Resumen
Al acostarse se encuentra con el Ángel de la Guarda, pero no se comporta como él imaginaba.
Relato
Cuatro esquinitas Pseudónimo: Pato
Jodido, sin fuerzas y sin méritos para conseguirlas, porque no había cenado y me había ido a la cama, buscaba amparo a las penas de mi corazón, que andaba funcionando allá por algún rincón del pecho, a su aire, dolido y amenazando con una parada discrecional que me seducía con aliviar mi pena. Ella se había ido con el pescadero, que manejaba las tijeras con soltura para quitar las escamas de los escurridizos peces. ¿Qué tiene él que no tenga yo?, le pregunté a Merceditas con dos lagrimones en los ojos y agüilla nasal que se escurría al final de mi apéndice respiratorio. Pruebo oportunidades, contestó, y luego añadió eso de darnos un tiempo, de analizar la relación, y mientras tanto, libertad para lucir sus escamas en las mejores pescaderías mientras yo iba al pudridero hasta que me llevasen los demonios. Y busqué aliados para mi causa, excusas anodinas para hallar normalidad en su comportamiento, y entonces pensé en las circunstancias que a cada cual le hacen dirigir los pasos en uno u otro sentido. En Merceditas, seguro, habría influido mi simpleza, o mis tijeras de poco filo para sus grandes escamas, o tal vez mi poco mundo frente a sus deseos de ir al mercado. ¿Y quién me defendía a mí de sus estragos, de esa noche de calvario en la que había sido abandonado a mi suerte, una cama grande como un desierto para cruzar la primera noche de todas las demás sin Merceditas? Y entonces pensé en mi niñez y las ventajas de no depender de los lazos de ninguna mujer. Y de ahí me llegaron las imágenes del instituto, de las clases de Religión y aquel angelito de la guarda que velaba mis sueños. “Cuatro esquinitas tiene mi cama, y un angelito que me las guarda”. Y empecé a buscarlo, una a una las cuatro esquinitas de ese solar impío que acogía mi cuerpo desterrado por Merceditas, pero solo veía su cuerpo tentador, sus escamas vigorosas que ahora vendimiaba el pescadero, y vuelta a los lagrimones y al gimoteo productor de acuosidades nasales, y el angelito de la guarda de vacaciones, que le importaba una higa mi sufrimiento.

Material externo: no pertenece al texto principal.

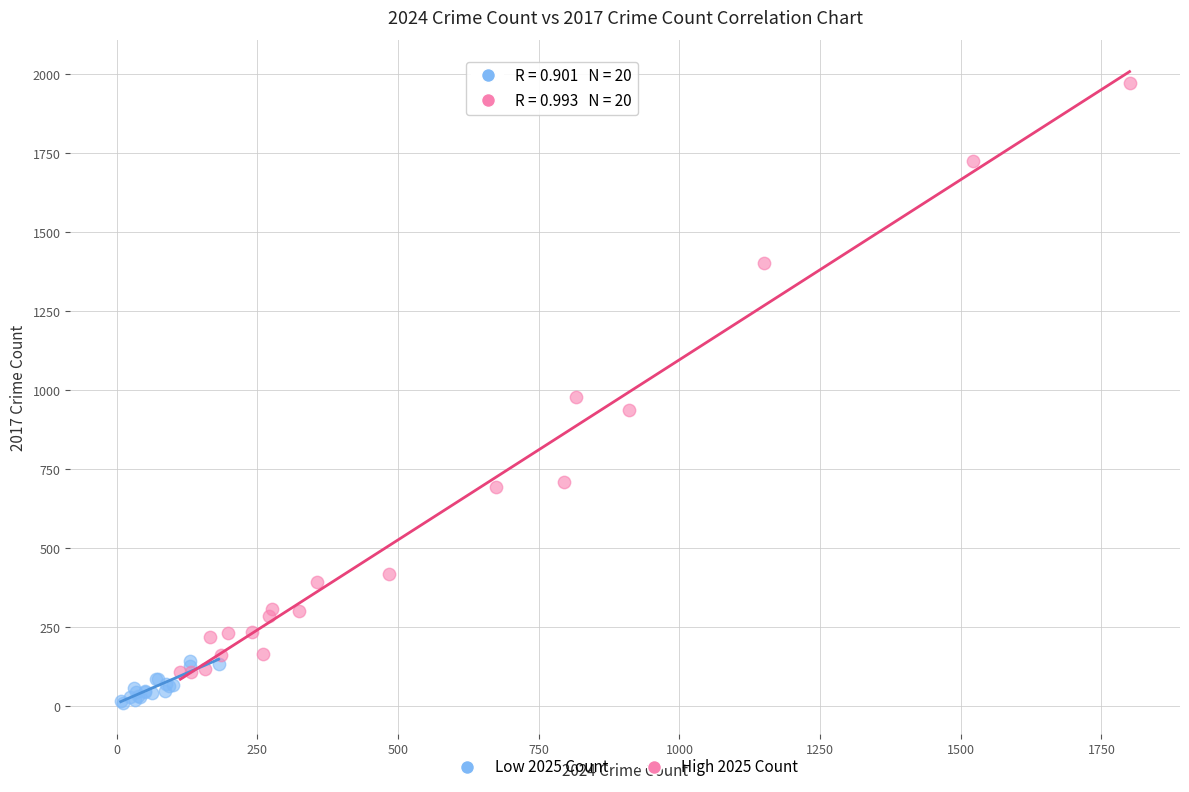

Which series contains the highest Y value?

High 2025 Count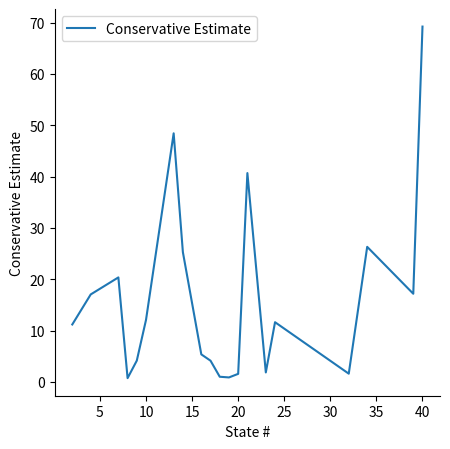

What is the greatest value displayed?

69.2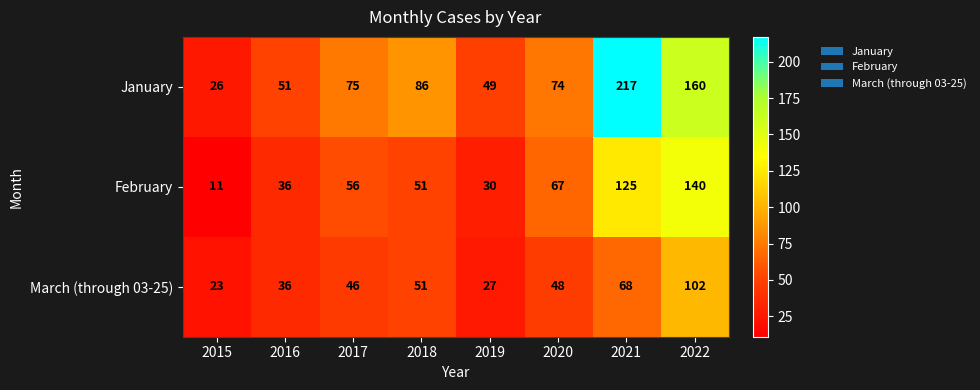

Reading left to right, list all the values displayed in this chart.

January: 26	51	75	86	49	74	217	160
February: 11	36	56	51	30	67	125	140
March (through 03-25): 23	36	46	51	27	48	68	102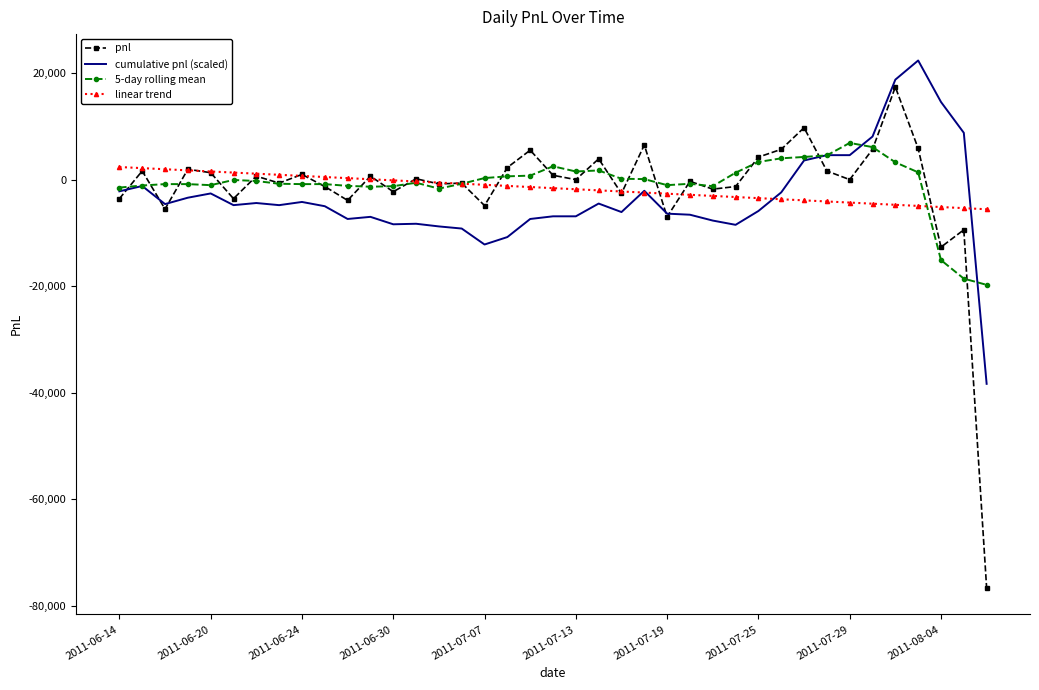

What is the maximum value for 5-day rolling mean?

6890.0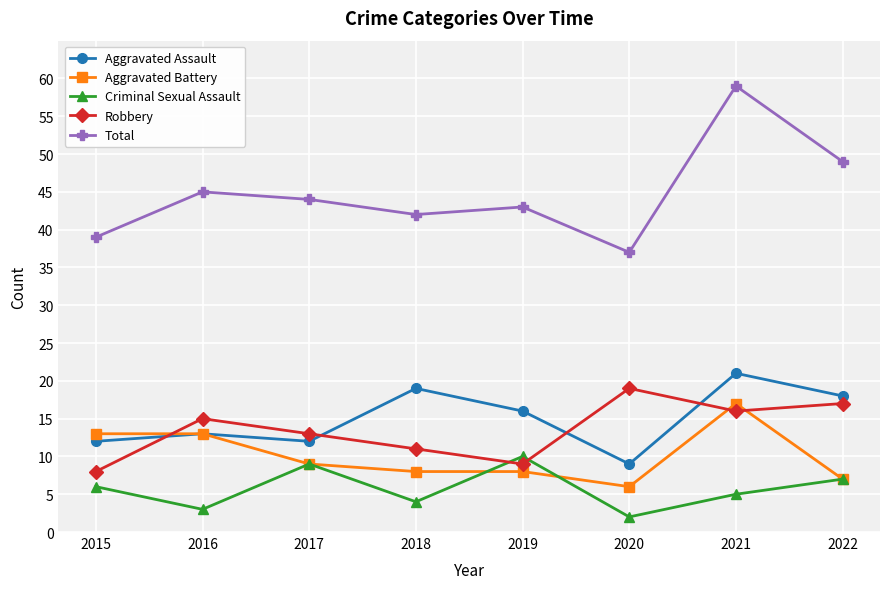

Is it true that Robbery equals 19 at 2020?

True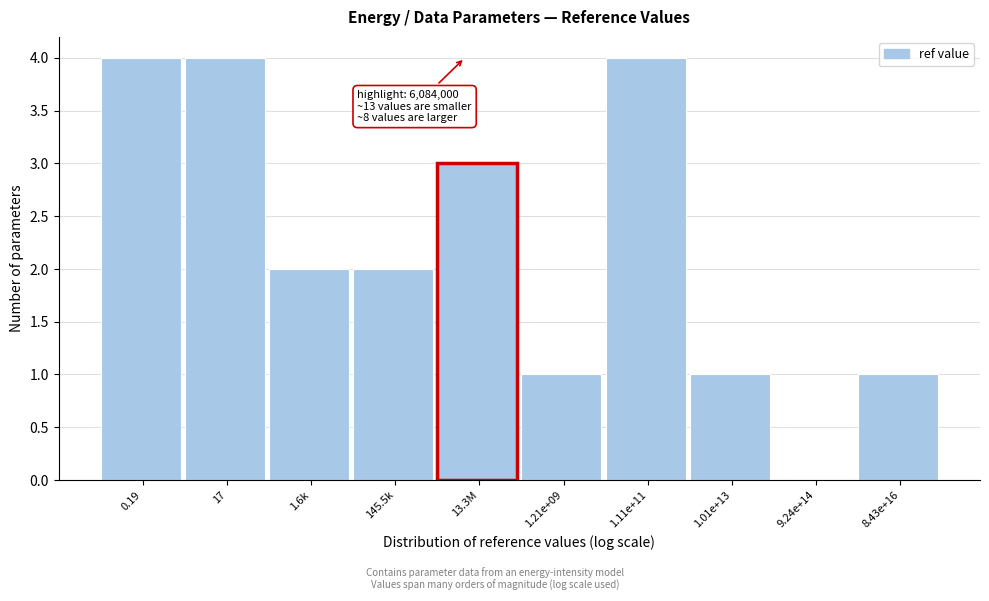

Reading left to right, extract all data points from this chart.

0.19=4	17=4	1.6k=2	145.5k=2	13.3M=3	1.21e+09=1	1.11e+11=4	1.01e+13=1	9.24e+14=0	8.43e+16=1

Y entonces apareció, un rayito en la ventana, una esquinita iluminada. Me acerqué al cristal y no había luna, ni eran las luces de los vehículos policiales que patrullaban el extrarradio: ¡era… Dios? ¡¡Qué coño!!, que era mi angelito de la guarda, allí sentado en la esquinita inferior derecha de mi cama, con sus alitas, arrodilladito y mirándome, yo tapado hasta las orejas y sufriendo el impacto de la visión que venía a rescatarme del suplicio propiciado por Merceditas, y le conté lo del pescadero y la habilidad de sus tijeras para con las escamas, mi orfandad y el ruido de mis tripas por no haber cenado como consecuencia de tamaña destreza. El angelito me miraba con ojos tristes al principio, pero empezó a envalentonarse cuando amplié la información y le relaté cómo eran mis noches con Merceditas, cómo se revolvía en la cama, porque, le dije, era un pez escurridizo que se me escapaba poniendo los ojos en blanco. Y el angelito tornó su mirada en algo inexacto que al principio no supe leer, pero fue al ver cómo agitaba sus alas cuando pensé que escaparía por la ventana dejándome sumido en mis angustias. Pero no, mi Ángel de la Guarda no quería dejarme abandonado, que le gustaba mi relato, que se había puesto valiente, que el muy cabrón se estaba masturbando mientras yo, buscando amparo en mi remota infancia, recitaba aquello de “cuatro esquinitas tiene mi cama y un angelito que me las guarda. Cuatro esquinitas llenas de escamas, y un pescadero que las reclama”.
A la 1.22 de la madrugada, juro que miré la hora y era esa, el angelito atravesó el cristal de mi ventana con su mandil de pescadero y sus tijeras buscando escamas. Ruego a Dios se apiade de mi martirio y me envíe otro angelito menos bravucón, uno de esos… de los que no tienen sexo…, en fin, algo.